Dataset records
--- START ---

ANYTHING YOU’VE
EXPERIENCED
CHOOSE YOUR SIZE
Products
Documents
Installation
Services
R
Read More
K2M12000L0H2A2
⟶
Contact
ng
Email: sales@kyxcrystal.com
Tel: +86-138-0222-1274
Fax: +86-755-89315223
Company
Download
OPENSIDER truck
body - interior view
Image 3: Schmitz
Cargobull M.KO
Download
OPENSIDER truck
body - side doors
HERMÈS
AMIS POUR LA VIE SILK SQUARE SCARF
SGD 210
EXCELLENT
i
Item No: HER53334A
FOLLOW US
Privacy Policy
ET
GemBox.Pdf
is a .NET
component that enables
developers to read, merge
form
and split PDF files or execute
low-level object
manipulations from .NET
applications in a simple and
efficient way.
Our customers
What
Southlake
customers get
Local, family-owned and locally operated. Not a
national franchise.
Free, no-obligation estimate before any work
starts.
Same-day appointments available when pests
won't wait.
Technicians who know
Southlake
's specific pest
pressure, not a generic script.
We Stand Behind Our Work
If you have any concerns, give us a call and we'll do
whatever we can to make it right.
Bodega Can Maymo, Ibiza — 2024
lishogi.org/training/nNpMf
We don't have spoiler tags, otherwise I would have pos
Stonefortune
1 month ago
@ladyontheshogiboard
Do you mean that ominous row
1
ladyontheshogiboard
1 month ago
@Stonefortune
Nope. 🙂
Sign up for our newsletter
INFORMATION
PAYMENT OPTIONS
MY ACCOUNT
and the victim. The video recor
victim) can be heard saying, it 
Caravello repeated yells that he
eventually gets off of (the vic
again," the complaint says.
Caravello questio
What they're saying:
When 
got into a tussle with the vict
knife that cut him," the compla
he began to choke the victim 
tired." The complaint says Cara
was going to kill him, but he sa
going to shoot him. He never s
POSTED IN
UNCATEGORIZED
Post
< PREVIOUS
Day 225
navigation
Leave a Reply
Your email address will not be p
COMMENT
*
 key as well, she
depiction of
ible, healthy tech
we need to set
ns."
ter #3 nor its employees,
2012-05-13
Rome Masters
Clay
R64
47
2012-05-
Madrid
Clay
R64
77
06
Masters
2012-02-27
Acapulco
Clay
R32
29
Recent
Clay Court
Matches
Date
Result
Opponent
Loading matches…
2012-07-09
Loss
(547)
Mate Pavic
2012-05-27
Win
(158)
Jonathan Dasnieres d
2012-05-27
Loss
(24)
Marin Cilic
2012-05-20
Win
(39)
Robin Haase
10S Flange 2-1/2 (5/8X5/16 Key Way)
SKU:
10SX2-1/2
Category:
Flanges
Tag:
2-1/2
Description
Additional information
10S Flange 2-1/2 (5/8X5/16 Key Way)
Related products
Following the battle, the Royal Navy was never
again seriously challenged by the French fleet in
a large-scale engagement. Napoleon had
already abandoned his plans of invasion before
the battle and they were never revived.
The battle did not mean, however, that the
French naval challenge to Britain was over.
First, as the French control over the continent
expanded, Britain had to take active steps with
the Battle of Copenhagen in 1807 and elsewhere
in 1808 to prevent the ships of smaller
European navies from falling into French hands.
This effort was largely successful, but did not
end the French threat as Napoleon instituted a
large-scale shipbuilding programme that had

--- END ---

Could you reproduce every one of the lines above, word for word and in the same order?

ANYTHING YOU’VE
EXPERIENCED
CHOOSE YOUR SIZE
Products
Documents
Installation
Services
R
Read More
K2M12000L0H2A2
⟶
Contact
ng
Email: sales@kyxcrystal.com
Tel: +86-138-0222-1274
Fax: +86-755-89315223
Company
Download
OPENSIDER truck
body - interior view
Image 3: Schmitz
Cargobull M.KO
Download
OPENSIDER truck
body - side doors
HERMÈS
AMIS POUR LA VIE SILK SQUARE SCARF
SGD 210
EXCELLENT
i
Item No: HER53334A
FOLLOW US
Privacy Policy
ET
GemBox.Pdf
is a .NET
component that enables
developers to read, merge
form
and split PDF files or execute
low-level object
manipulations from .NET
applications in a simple and
efficient way.
Our customers
What
Southlake
customers get
Local, family-owned and locally operated. Not a
national franchise.
Free, no-obligation estimate before any work
starts.
Same-day appointments available when pests
won't wait.
Technicians who know
Southlake
's specific pest
pressure, not a generic script.
We Stand Behind Our Work
If you have any concerns, give us a call and we'll do
whatever we can to make it right.
Bodega Can Maymo, Ibiza — 2024
lishogi.org/training/nNpMf
We don't have spoiler tags, otherwise I would have pos
Stonefortune
1 month ago
@ladyontheshogiboard
Do you mean that ominous row
1
ladyontheshogiboard
1 month ago
@Stonefortune
Nope. 🙂
Sign up for our newsletter
INFORMATION
PAYMENT OPTIONS
MY ACCOUNT
and the victim. The video recor
victim) can be heard saying, it 
Caravello repeated yells that he
eventually gets off of (the vic
again," the complaint says.
Caravello questio
What they're saying:
When 
got into a tussle with the vict
knife that cut him," the compla
he began to choke the victim 
tired." The complaint says Cara
was going to kill him, but he sa
going to shoot him. He never s
POSTED IN
UNCATEGORIZED
Post
< PREVIOUS
Day 225
navigation
Leave a Reply
Your email address will not be p
COMMENT
*
 key as well, she
depiction of
ible, healthy tech
we need to set
ns."
ter #3 nor its employees,
2012-05-13
Rome Masters
Clay
R64
47
2012-05-
Madrid
Clay
R64
77
06
Masters
2012-02-27
Acapulco
Clay
R32
29
Recent
Clay Court
Matches
Date
Result
Opponent
Loading matches…
2012-07-09
Loss
(547)
Mate Pavic
2012-05-27
Win
(158)
Jonathan Dasnieres d
2012-05-27
Loss
(24)
Marin Cilic
2012-05-20
Win
(39)
Robin Haase
10S Flange 2-1/2 (5/8X5/16 Key Way)
SKU:
10SX2-1/2
Category:
Flanges
Tag:
2-1/2
Description
Additional information
10S Flange 2-1/2 (5/8X5/16 Key Way)
Related products
Following the battle, the Royal Navy was never
again seriously challenged by the French fleet in
a large-scale engagement. Napoleon had
already abandoned his plans of invasion before
the battle and they were never revived.
The battle did not mean, however, that the
French naval challenge to Britain was over.
First, as the French control over the continent
expanded, Britain had to take active steps with
the Battle of Copenhagen in 1807 and elsewhere
in 1808 to prevent the ships of smaller
European navies from falling into French hands.
This effort was largely successful, but did not
end the French threat as Napoleon instituted a
large-scale shipbuilding programme that had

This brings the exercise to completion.